Battle for Delhi: How Anti-CAA protests likely to play 'spoilsport' for three parties
New Delhi, Jan 17: Its been more than 21 years that the Bharatiya Janata Party (BJP) has been trying to get back to power albeit unsuccessfully.
With elections due in Delhi, BJP is under a lot of pressure and would be fighting the upcoming polls on both local and national issues.
Going by the pamphlet being distributed by the party, it mentions the Citizenship Amendment Act 2019, Ram Mandir, removal of Article 370 and Triple Talaq as historical decisions taken by the party.
It can be recalled that in 2013, BJP which was riding on still-building Narendra Modi wave, came closest to form a government, but however fell short of majority mark and it chose to claim high moral ground by not staking claim to form government, which political debutant Arvind Kejriwal formed with outside support of the Congress.
Now, even after five years, the BJP still banks on the Modi wave and the AAP on Kejriwal's positive agenda of governance.
Now that the anti-CAA protests have erupted before the assembly polls, it has become another challenge for the BJP and AAP in Delhi election.

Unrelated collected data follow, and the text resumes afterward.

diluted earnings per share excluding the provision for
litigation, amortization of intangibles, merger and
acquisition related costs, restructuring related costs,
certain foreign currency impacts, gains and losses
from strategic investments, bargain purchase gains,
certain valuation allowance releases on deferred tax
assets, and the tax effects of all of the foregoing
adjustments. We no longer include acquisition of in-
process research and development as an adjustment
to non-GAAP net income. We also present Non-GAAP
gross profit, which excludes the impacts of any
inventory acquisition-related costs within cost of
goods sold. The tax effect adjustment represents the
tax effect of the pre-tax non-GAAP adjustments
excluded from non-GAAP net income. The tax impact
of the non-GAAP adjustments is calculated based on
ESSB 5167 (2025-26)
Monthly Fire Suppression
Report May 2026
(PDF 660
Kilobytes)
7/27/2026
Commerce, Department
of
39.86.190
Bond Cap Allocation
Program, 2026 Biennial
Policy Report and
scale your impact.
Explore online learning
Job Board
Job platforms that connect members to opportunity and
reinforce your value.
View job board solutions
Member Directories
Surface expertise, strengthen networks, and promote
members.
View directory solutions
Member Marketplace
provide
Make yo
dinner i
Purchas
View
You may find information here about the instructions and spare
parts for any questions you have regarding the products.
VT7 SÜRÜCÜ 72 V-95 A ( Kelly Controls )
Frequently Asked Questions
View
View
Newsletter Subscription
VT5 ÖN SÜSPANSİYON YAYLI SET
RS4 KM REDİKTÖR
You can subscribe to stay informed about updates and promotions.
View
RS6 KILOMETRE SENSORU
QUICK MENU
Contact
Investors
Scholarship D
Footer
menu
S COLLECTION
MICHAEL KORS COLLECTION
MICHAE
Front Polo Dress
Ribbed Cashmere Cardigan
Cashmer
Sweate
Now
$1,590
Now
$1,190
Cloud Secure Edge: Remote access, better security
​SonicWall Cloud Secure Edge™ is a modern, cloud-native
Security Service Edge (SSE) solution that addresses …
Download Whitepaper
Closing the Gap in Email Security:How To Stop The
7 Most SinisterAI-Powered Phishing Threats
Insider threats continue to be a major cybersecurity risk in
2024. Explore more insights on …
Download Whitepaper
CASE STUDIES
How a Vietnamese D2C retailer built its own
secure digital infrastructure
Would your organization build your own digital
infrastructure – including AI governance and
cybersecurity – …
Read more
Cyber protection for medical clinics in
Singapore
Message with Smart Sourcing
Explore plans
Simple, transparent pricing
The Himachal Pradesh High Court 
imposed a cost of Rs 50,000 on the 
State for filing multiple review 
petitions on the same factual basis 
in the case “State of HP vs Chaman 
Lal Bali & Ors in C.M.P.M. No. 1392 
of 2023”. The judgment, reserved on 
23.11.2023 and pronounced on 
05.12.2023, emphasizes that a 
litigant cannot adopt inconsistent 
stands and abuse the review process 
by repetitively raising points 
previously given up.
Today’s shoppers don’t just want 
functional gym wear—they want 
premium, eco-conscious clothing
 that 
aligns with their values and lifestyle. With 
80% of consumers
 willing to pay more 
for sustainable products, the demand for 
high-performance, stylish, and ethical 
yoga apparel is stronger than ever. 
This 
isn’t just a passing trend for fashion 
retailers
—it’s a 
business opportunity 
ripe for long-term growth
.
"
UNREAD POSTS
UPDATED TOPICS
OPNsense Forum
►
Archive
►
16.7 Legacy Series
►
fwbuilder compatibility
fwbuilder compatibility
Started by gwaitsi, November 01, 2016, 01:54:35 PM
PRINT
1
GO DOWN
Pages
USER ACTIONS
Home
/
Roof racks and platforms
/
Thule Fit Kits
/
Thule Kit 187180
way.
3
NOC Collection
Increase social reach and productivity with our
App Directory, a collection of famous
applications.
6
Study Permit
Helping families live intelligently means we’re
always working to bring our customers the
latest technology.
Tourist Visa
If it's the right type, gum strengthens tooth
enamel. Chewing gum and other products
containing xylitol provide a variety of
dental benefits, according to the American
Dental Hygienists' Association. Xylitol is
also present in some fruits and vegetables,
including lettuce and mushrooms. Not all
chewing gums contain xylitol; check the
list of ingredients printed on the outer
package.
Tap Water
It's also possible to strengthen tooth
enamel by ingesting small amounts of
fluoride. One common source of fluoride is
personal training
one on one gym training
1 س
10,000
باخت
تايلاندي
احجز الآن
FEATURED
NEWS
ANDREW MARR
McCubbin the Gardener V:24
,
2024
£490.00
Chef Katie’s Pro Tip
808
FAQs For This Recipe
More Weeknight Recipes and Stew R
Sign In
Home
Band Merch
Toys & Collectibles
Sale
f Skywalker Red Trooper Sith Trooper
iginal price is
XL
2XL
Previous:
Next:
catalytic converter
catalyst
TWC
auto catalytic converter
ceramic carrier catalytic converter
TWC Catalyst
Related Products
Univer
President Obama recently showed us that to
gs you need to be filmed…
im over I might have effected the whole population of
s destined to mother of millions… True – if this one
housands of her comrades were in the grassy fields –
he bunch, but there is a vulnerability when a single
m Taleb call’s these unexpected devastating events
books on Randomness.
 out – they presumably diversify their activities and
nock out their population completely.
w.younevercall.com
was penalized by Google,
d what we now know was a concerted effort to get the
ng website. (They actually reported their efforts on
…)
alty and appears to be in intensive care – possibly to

When the BJP government scored a political point by getting the Citizenship (Amendment) Bill passed smoothly, it had not anticipated what would follow.
The protests which were initially confined to the north-eastern States when the dubious connection between the CAA and the NRC began to unfold. But the game plan fell apart as protests spilled from one state to the another, with widespread participation from all communities. The protesters against the CAA and the NRC ensured that the issue did not remain one that concerned the minority communities alone.
AAP has been careful to not lose its support among any of the communities. While the latest Police action and alleged inaction in several universities in the national capital have helped building perception that the Modi-Shah leadership of the BJP is insensitive towards sentiments and concerns of aam aadmi.
The Congress, however, smells an opportunity for a comeback in the protests. It believes that with the AAP leadership staying away, it should try hard and woo the Muslims back, though it is finding the going tough to select consensus candidates.
The Muslims account for 13 per cent of the Delhi population. As many as five of the 70 Assembly seats are considered 'Muslim seats'. Though there appears to be a silence among community opinion leaders, it is understood that they will resort to tactical voting in the Delhi Assembly election.